DATA FOR PROCESSING START

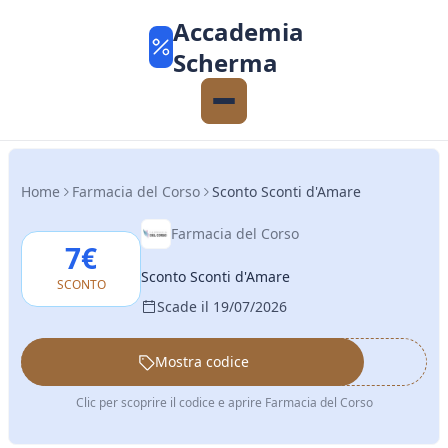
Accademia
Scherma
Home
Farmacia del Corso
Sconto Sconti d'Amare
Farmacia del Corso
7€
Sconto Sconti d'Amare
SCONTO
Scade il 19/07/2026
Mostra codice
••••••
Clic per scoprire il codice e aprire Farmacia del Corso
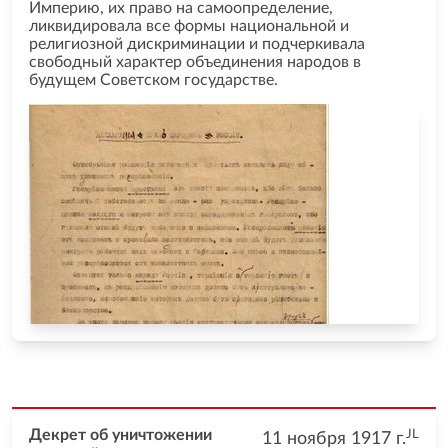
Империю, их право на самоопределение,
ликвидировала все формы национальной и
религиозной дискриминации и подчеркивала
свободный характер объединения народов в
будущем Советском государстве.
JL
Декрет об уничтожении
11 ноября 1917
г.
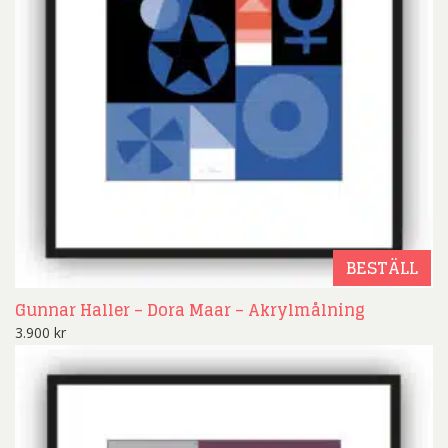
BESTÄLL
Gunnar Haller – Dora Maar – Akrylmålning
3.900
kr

DATA FOR PROCESSING END
DATA FOR PROCESSING START

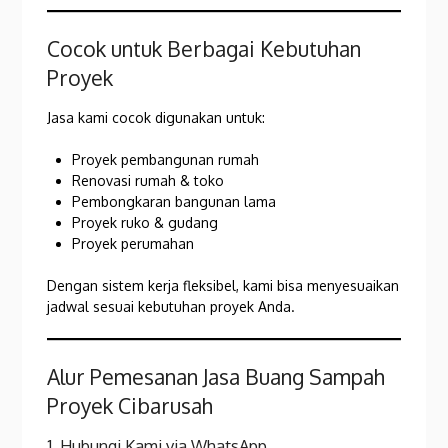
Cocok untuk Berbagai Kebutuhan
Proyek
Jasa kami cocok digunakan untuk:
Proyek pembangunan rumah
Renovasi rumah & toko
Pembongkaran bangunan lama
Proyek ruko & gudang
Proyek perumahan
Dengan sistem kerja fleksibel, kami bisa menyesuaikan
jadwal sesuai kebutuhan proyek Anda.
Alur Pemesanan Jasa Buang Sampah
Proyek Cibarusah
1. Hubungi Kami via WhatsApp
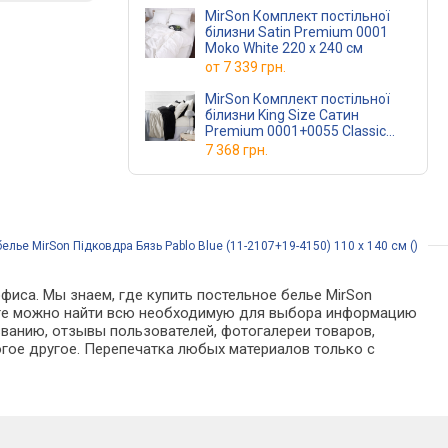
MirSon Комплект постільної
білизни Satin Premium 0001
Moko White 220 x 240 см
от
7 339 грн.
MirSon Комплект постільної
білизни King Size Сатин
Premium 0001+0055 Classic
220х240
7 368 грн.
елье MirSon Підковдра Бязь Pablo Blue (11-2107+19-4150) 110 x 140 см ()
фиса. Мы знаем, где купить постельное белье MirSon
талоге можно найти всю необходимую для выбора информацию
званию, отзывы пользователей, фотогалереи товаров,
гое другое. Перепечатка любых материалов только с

DATA FOR PROCESSING END

* EXERCISE DIRECTIONS: Looking at the records above, which lines contain "Premium"? Copy those lines.

* SOLUTION TO THIS PROBLEM:
білизни Satin Premium 0001
Premium 0001+0055 Classic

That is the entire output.